One day Elisha went to Shunem. A prominent woman who lived there persuaded him to eat some food. So whenever he passed by, he stopped there to eat. Then she said to her husband, “I know that the one who often passes by here is a holy man of God, so let’s make a small, walled-in upper room and put a bed, a table, a chair, and a lamp there for him. Whenever he comes, he can stay there.”
One day he came there and stopped at the upstairs room to lie down. He ordered his attendant Gehazi, “Call this Shunammite woman.” So he called her and she stood before him.
Then he said to Gehazi, “Say to her, ‘Look, you’ve gone to all this trouble for us. What can we do for you? Can we speak on your behalf to the king or to the commander of the army? ’”
She answered, “I am living among my own people.”
So he asked, “Then what should be done for her?”
Gehazi answered, “Well, she has no son, and her husband is old.”
“Call her,” Elisha said. So Gehazi called her, and she stood in the doorway. Elisha said, “At this time next year you will have a son in your arms.”
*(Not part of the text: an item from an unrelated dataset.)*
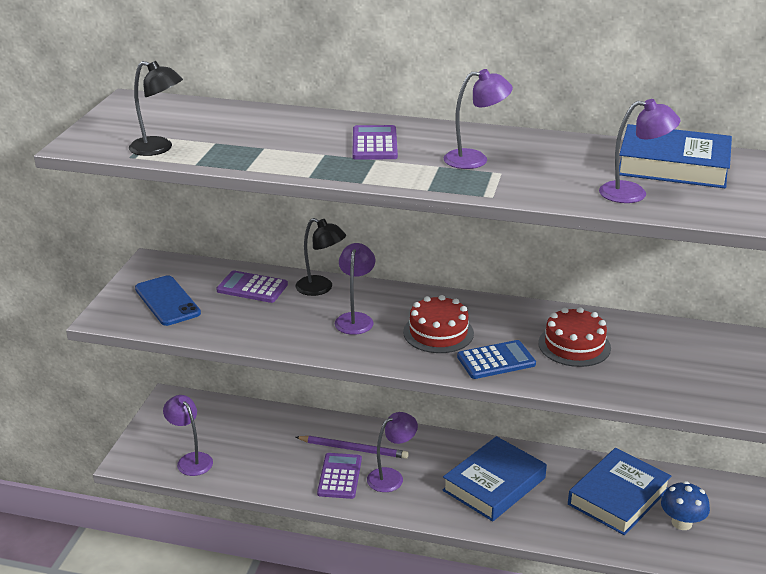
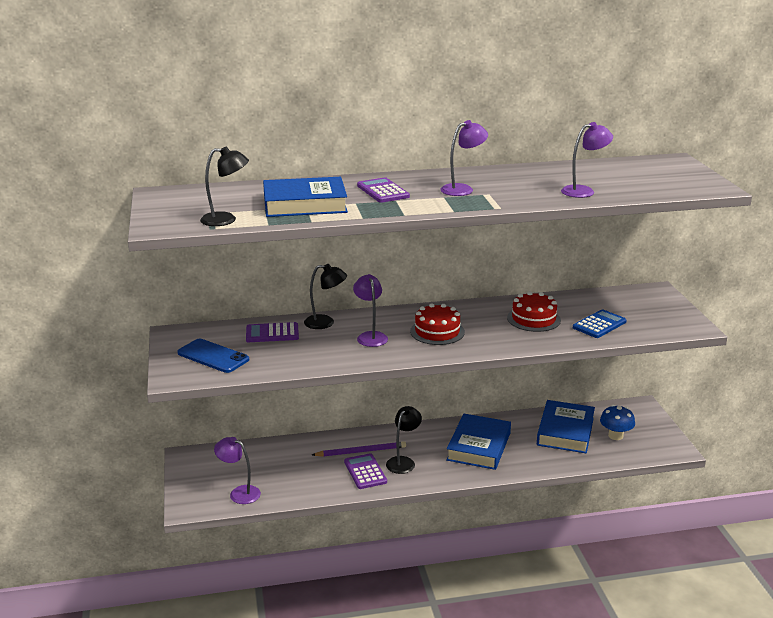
camera: 25 degrees left, 5 degrees down
purple lamp [367,412,418,492] -> black lamp [386,406,422,474]
blue calculator [457,340,536,379] -> blue calculator moved to [573,309,627,338]
blue book [619,124,732,188] -> blue book moved to [263,177,348,217]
Then she said, “No, my lord. Man of God, do not lie to your servant.”
The woman conceived and gave birth to a son at the same time the following year, as Elisha had promised her.
The child grew and one day went out to his father and the harvesters. Suddenly he complained to his father, “My head! My head!”
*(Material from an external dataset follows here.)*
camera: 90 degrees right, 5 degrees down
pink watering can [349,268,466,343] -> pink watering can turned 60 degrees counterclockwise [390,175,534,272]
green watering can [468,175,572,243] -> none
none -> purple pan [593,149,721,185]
His father told his servant, “Carry him to his mother.” So he picked him up and took him to his mother. The child sat on her lap until noon and then died. She went up and laid him on the bed of the man of God, shut him in, and left.
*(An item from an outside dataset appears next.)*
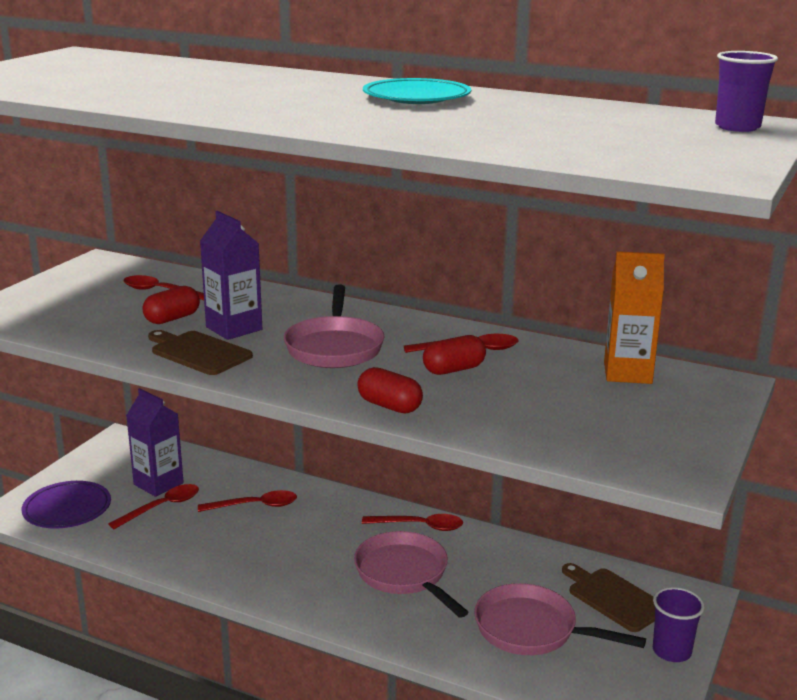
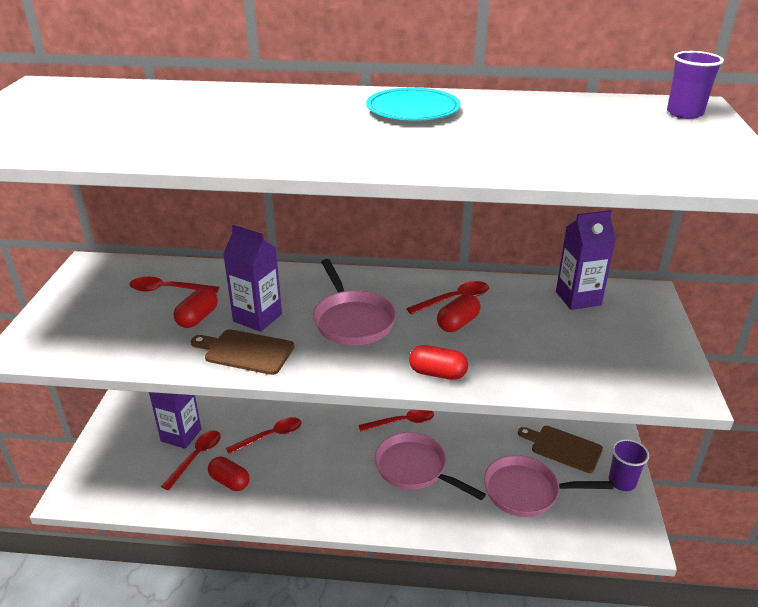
camera: 20 degrees left, 10 degrees up
purple plate [22,481,111,528] -> none
orange carton [604,251,665,384] -> purple carton [556,210,616,310]
none -> red capsule [208,457,250,491]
She summoned her husband and said, “Please send me one of the servants and one of the donkeys, so I can hurry to the man of God and come back again.”
But he said, “Why go to him today? It’s not a New Moon or a Sabbath.”
She replied, “It’s all right.”
Then she saddled the donkey and said to her servant, “Go fast; don’t slow the pace for me unless I tell you.” So she came to the man of God at Mount Carmel.
When the man of God saw her at a distance, he said to his attendant Gehazi, “Look, there’s the Shunammite woman. Run out to meet her and ask, ‘Are you all right? Is your husband all right? Is your son all right? ’”
And she answered, “It’s all right.”
When she came up to the man of God at the mountain, she clung to his feet. Gehazi came to push her away, but the man of God said, “Leave her alone — she is in severe anguish, and the LORD has hidden it from me. He hasn’t told me.”
Then she said, “Did I ask my lord for a son? Didn’t I say, ‘Do not lie to me?’”
So Elisha said to Gehazi, “Tuck your mantle under your belt, take my staff with you, and go. If you meet anyone, don’t stop to greet him, and if a man greets you, don’t answer him. Then place my staff on the boy’s face.”
The boy’s mother said to Elisha, “As the LORD lives and as you yourself live, I will not leave you.” So he got up and followed her.
Gehazi went ahead of them and placed the staff on the boy’s face, but there was no sound or sign of life, so he went back to meet Elisha and told him, “The boy didn’t wake up.”
When Elisha got to the house, he discovered the boy lying dead on his bed. So he went in, closed the door behind the two of them, and prayed to the LORD. Then he went up and lay on the boy: he put mouth to mouth, eye to eye, hand to hand. While he bent down over him, the boy’s flesh became warm. Elisha got up, went into the house, and paced back and forth. Then he went up and bent down over him again. The boy sneezed seven times and opened his eyes.
Elisha called Gehazi and said, “Call the Shunammite woman.” He called her and she came. Then Elisha said, “Pick up your son.” She came, fell at his feet, and bowed to the ground; she picked up her son and left.